Bill and Kurt at St. Isaacs Cathedral. This is the largest Russian Orthodox church in St. Petersburg. Construction took 40 years between 1818 and 1858. Each of the pillars (112 total) is a single solid piece of granite weighing 80 tons (about 177,770 pounds) each!

The Hermitage Museum. This was originally Peter the Great's winter palace. Today it is one of the most famous art museums in the world. Its 365 rooms contain an impressive amount of artwork from around the world including paintings 16,783 works of graphic art 621,274 sculptures 12,556 works of applied art 298,775 archeological monuments 734,400 numismatics 1,125,323 other exhibit items 144,185. To view everything in this museum would take years and only 10% of what the museum currently owns is on display to the public.

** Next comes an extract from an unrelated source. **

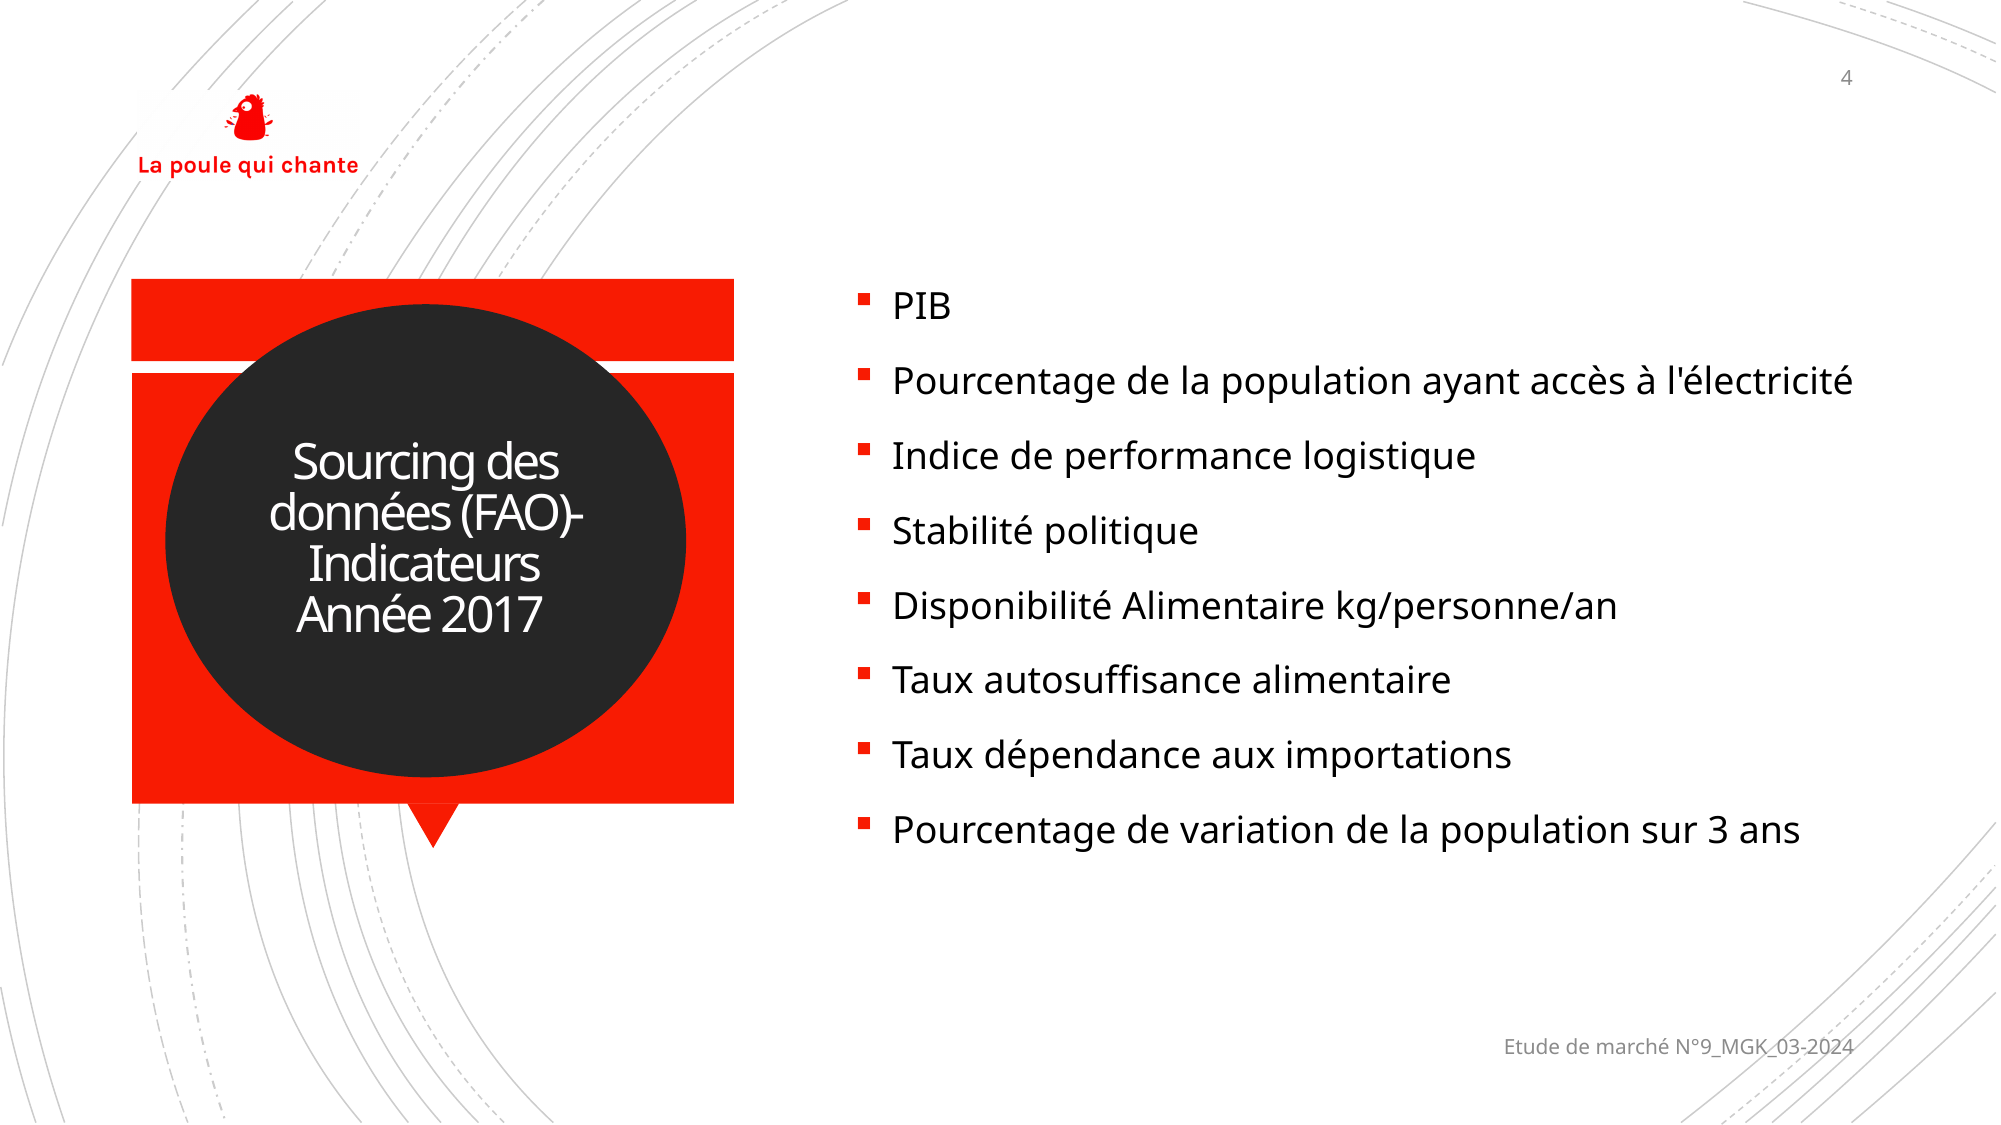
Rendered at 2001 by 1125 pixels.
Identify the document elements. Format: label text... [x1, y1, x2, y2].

Bill and expert guide Catherine in front of Rembrandt's classic painting The Return of the Prodigal Son. Of all the world renown works of art housed in this museum this is one of the most famous.

After a 3 hour visit the Hermitage Museum seeing some of the many highlights we took this hydrofoil boat across the Neva River to the entrance to the Baltic Sea to visit the Peterhof Palace.

Bill traveling in style on the hydrofoil en route to the Peterhof Palace.

The Peterhof Palace. This was originally Peter the Great's summer palace. It was heavily damaged during World War II by German bombs. Today it is well on its way to being restored.

Damaged statues and fountains were restored and placed alongside original pieces that survived WWII.

Many statues and fountains on the Peterhof grounds are electroplated gold and symbolize Greek mythology.

In addition to restoring buildings, statues, and fountains 15,000 trees were planted. The Peterhof grounds are full of pretty gardens offering beautiful scenery and comforting shade.during a pleasant afternoon walk.